Presentata l’Ordinanza balneare 2026 della Regione: apertura fino al 13 settembre, più attenzione all’accessibilità, controlli sulle acque e stop alla plastica monouso.
La stagione balneare in Puglia 2026 partirà sabato 23 maggio e terminerà domenica 13 settembre. È questa una delle novità principali contenute nella nuova ordinanza illustrata l’8 aprile dall’assessore regionale Raffaele Piemontese durante il tavolo di confronto con enti pubblici, autorità marittime e rappresentanti del comparto balneare.
Il provvedimento disciplina l’uso delle spiagge e dei tratti di mare destinati alla balneazione, oltre all’attività delle strutture turistico-ricreative che operano sul demanio marittimo regionale. L’obiettivo è fissare regole chiare per la fruizione degli arenili, la sicurezza dei bagnanti e il rispetto delle prescrizioni ambientali.
Stagione balneare in Puglia 2026, date e orari dei lidi
Secondo quanto previsto dall’ordinanza, i lidi dovranno garantire l’apertura almeno dalle 9 alle 19 per tutto il periodo ufficiale della stagione. Resta comunque possibile, per i concessionari, mantenere attive le strutture anche oltre queste date, purché siano in possesso delle autorizzazioni necessarie.
Un altro punto riguarda il monitoraggio delle acque. Arpa Puglia effettuerà i controlli dal primo maggio al 30 settembre, affiancando le ordinarie attività già previste. Si tratta di un passaggio centrale per verificare la qualità delle acque di balneazione e assicurare condizioni adeguate nei mesi di maggiore affluenza.
La nuova ordinanza interviene anche sugli aspetti organizzativi degli stabilimenti, richiamando i gestori al rispetto delle norme su decoro, sicurezza e utilizzo corretto delle aree demaniali. Non si tratta solo di regole per gli operatori, ma di indicazioni che incidono direttamente anche sull’esperienza di residenti e turisti.
Accesso libero al mare e più tutele per le persone con disabilità
Tra i punti più rilevanti c’è il rafforzamento del principio di accessibilità. I gestori dei lidi dovranno consentire il libero transito e l’ingresso a chi intende raggiungere il mare, senza ostacolare il passaggio verso la battigia. Un tema che ogni estate torna al centro del dibattito, soprattutto nelle località più frequentate, dove la presenza degli stabilimenti è più marcata.
L’ordinanza mette inoltre l’accento sulle esigenze delle persone con disabilità. Gli stabilimenti saranno chiamati a predisporre percorsi idonei fino alla battigia e strumenti specifici per facilitare l’accesso all’acqua, come le sedie job. La scelta della Regione va nella direzione di una fruizione più ampia e concreta del litorale, non limitata alla sola presenza formale di servizi.
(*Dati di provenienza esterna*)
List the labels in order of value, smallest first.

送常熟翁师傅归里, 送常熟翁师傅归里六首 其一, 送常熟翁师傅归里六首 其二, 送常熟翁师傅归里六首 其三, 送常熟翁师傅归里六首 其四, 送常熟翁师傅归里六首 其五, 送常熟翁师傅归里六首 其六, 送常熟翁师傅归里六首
Nel testo trovano spazio anche i divieti e le prescrizioni legati alla tutela ambientale e alla gestione delle strutture. Tra gli indirizzi indicati c’è anche il richiamo al contenimento della plastica monouso, in linea con un orientamento che punta a ridurre l’impatto ambientale lungo la costa.
L’ordinanza è stata condivisa con i rappresentanti della Direzione marittima di Bari, Arpa Puglia, Agenzia del Demanio, Comuni e associazioni di categoria. Un confronto che ha coinvolto i soggetti direttamente interessati nella gestione della stagione estiva.
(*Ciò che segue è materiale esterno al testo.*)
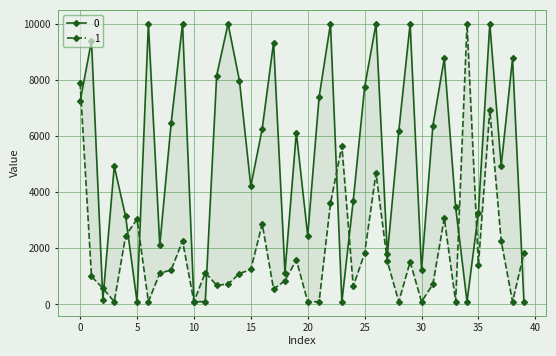

How many intersections are there between 0 and 1?

11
Per le località costiere pugliesi il nuovo quadro normativo arriva in anticipo rispetto all’avvio dell’estate e offre agli operatori un perimetro definito entro cui muoversi. Per cittadini e turisti, invece, il messaggio è chiaro: spiagge aperte dal 23 maggio, regole più precise per l’accesso al mare e maggiore attenzione a sicurezza, inclusione e sostenibilità.